Data extracted from a collection:
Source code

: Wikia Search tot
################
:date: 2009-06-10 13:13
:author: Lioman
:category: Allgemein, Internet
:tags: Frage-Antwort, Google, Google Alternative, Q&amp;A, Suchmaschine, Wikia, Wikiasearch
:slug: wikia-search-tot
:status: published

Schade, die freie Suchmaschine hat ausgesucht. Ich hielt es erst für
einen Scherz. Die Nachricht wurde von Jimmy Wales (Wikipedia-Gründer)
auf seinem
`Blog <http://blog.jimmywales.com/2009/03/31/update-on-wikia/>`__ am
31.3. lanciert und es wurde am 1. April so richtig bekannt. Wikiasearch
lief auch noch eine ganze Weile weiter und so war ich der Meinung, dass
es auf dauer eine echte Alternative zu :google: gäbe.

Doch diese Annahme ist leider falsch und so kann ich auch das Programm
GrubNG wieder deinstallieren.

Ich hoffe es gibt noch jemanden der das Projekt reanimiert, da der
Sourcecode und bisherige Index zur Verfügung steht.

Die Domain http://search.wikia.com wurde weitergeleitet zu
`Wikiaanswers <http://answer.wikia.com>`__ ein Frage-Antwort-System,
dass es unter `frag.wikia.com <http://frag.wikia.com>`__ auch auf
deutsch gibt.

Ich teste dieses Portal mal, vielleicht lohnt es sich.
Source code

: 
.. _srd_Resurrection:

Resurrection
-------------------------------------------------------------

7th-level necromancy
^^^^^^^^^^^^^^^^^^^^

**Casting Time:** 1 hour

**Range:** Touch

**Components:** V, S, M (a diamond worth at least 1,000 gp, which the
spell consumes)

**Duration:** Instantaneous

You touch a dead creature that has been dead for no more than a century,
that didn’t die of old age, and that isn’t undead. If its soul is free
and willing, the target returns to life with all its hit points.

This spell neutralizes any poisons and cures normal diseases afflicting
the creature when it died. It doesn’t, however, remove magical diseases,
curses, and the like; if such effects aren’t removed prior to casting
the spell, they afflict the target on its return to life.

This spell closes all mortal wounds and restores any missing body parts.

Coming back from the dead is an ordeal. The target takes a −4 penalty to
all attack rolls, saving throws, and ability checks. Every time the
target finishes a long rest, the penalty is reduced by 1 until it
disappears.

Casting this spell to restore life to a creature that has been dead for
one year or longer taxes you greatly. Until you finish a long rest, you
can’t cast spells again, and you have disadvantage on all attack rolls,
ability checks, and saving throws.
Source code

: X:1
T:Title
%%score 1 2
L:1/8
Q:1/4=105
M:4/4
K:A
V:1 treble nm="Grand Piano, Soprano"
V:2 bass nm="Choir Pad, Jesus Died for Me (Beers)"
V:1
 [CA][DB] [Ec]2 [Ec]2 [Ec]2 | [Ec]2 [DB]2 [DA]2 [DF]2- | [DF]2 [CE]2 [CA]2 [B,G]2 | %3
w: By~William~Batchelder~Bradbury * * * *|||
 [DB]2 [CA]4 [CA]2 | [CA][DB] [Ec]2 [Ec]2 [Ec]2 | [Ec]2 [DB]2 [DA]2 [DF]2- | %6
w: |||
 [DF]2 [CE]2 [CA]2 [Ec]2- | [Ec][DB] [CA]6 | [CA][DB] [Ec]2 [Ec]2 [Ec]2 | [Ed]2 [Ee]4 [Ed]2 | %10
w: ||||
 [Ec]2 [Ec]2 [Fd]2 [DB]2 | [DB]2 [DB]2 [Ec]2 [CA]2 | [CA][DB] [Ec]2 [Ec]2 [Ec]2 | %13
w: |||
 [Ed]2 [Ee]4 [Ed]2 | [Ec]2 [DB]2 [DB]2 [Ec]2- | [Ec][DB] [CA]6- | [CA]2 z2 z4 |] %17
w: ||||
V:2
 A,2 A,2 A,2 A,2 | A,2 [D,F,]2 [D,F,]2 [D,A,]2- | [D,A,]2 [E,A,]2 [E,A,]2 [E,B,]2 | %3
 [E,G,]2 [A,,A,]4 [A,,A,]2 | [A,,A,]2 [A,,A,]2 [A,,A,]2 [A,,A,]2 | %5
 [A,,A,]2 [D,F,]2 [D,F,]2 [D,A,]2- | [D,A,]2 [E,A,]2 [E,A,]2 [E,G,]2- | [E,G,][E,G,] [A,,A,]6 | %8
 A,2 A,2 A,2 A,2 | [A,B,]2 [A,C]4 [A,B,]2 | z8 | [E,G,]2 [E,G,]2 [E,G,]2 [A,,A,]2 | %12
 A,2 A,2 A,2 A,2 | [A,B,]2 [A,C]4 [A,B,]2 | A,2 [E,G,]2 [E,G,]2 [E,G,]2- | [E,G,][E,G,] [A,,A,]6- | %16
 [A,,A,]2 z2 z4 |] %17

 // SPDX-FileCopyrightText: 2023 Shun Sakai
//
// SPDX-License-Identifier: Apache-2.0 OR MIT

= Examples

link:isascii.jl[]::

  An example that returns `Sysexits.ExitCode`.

» **TASK DESCRIPTION**
Could you set down each entry above word for word?

» **REPLY TO THE TASK**
Source code

: Wikia Search tot
################
:date: 2009-06-10 13:13
:author: Lioman
:category: Allgemein, Internet
:tags: Frage-Antwort, Google, Google Alternative, Q&amp;A, Suchmaschine, Wikia, Wikiasearch
:slug: wikia-search-tot
:status: published

Schade, die freie Suchmaschine hat ausgesucht. Ich hielt es erst für
einen Scherz. Die Nachricht wurde von Jimmy Wales (Wikipedia-Gründer)
auf seinem
`Blog <http://blog.jimmywales.com/2009/03/31/update-on-wikia/>`__ am
31.3. lanciert und es wurde am 1. April so richtig bekannt. Wikiasearch
lief auch noch eine ganze Weile weiter und so war ich der Meinung, dass
es auf dauer eine echte Alternative zu :google: gäbe.

Doch diese Annahme ist leider falsch und so kann ich auch das Programm
GrubNG wieder deinstallieren.

Ich hoffe es gibt noch jemanden der das Projekt reanimiert, da der
Sourcecode und bisherige Index zur Verfügung steht.

Die Domain http://search.wikia.com wurde weitergeleitet zu
`Wikiaanswers <http://answer.wikia.com>`__ ein Frage-Antwort-System,
dass es unter `frag.wikia.com <http://frag.wikia.com>`__ auch auf
deutsch gibt.

Ich teste dieses Portal mal, vielleicht lohnt es sich.
Source code

: 
.. _srd_Resurrection:

Resurrection
-------------------------------------------------------------

7th-level necromancy
^^^^^^^^^^^^^^^^^^^^

**Casting Time:** 1 hour

**Range:** Touch

**Components:** V, S, M (a diamond worth at least 1,000 gp, which the
spell consumes)

**Duration:** Instantaneous

You touch a dead creature that has been dead for no more than a century,
that didn’t die of old age, and that isn’t undead. If its soul is free
and willing, the target returns to life with all its hit points.

This spell neutralizes any poisons and cures normal diseases afflicting
the creature when it died. It doesn’t, however, remove magical diseases,
curses, and the like; if such effects aren’t removed prior to casting
the spell, they afflict the target on its return to life.

This spell closes all mortal wounds and restores any missing body parts.

Coming back from the dead is an ordeal. The target takes a −4 penalty to
all attack rolls, saving throws, and ability checks. Every time the
target finishes a long rest, the penalty is reduced by 1 until it
disappears.

Casting this spell to restore life to a creature that has been dead for
one year or longer taxes you greatly. Until you finish a long rest, you
can’t cast spells again, and you have disadvantage on all attack rolls,
ability checks, and saving throws.
Source code

: X:1
T:Title
%%score 1 2
L:1/8
Q:1/4=105
M:4/4
K:A
V:1 treble nm="Grand Piano, Soprano"
V:2 bass nm="Choir Pad, Jesus Died for Me (Beers)"
V:1
 [CA][DB] [Ec]2 [Ec]2 [Ec]2 | [Ec]2 [DB]2 [DA]2 [DF]2- | [DF]2 [CE]2 [CA]2 [B,G]2 | %3
w: By~William~Batchelder~Bradbury * * * *|||
 [DB]2 [CA]4 [CA]2 | [CA][DB] [Ec]2 [Ec]2 [Ec]2 | [Ec]2 [DB]2 [DA]2 [DF]2- | %6
w: |||
 [DF]2 [CE]2 [CA]2 [Ec]2- | [Ec][DB] [CA]6 | [CA][DB] [Ec]2 [Ec]2 [Ec]2 | [Ed]2 [Ee]4 [Ed]2 | %10
w: ||||
 [Ec]2 [Ec]2 [Fd]2 [DB]2 | [DB]2 [DB]2 [Ec]2 [CA]2 | [CA][DB] [Ec]2 [Ec]2 [Ec]2 | %13
w: |||
 [Ed]2 [Ee]4 [Ed]2 | [Ec]2 [DB]2 [DB]2 [Ec]2- | [Ec][DB] [CA]6- | [CA]2 z2 z4 |] %17
w: ||||
V:2
 A,2 A,2 A,2 A,2 | A,2 [D,F,]2 [D,F,]2 [D,A,]2- | [D,A,]2 [E,A,]2 [E,A,]2 [E,B,]2 | %3
 [E,G,]2 [A,,A,]4 [A,,A,]2 | [A,,A,]2 [A,,A,]2 [A,,A,]2 [A,,A,]2 | %5
 [A,,A,]2 [D,F,]2 [D,F,]2 [D,A,]2- | [D,A,]2 [E,A,]2 [E,A,]2 [E,G,]2- | [E,G,][E,G,] [A,,A,]6 | %8
 A,2 A,2 A,2 A,2 | [A,B,]2 [A,C]4 [A,B,]2 | z8 | [E,G,]2 [E,G,]2 [E,G,]2 [A,,A,]2 | %12
 A,2 A,2 A,2 A,2 | [A,B,]2 [A,C]4 [A,B,]2 | A,2 [E,G,]2 [E,G,]2 [E,G,]2- | [E,G,][E,G,] [A,,A,]6- | %16
 [A,,A,]2 z2 z4 |] %17

 // SPDX-FileCopyrightText: 2023 Shun Sakai
//
// SPDX-License-Identifier: Apache-2.0 OR MIT

= Examples

link:isascii.jl[]::

  An example that returns `Sysexits.ExitCode`.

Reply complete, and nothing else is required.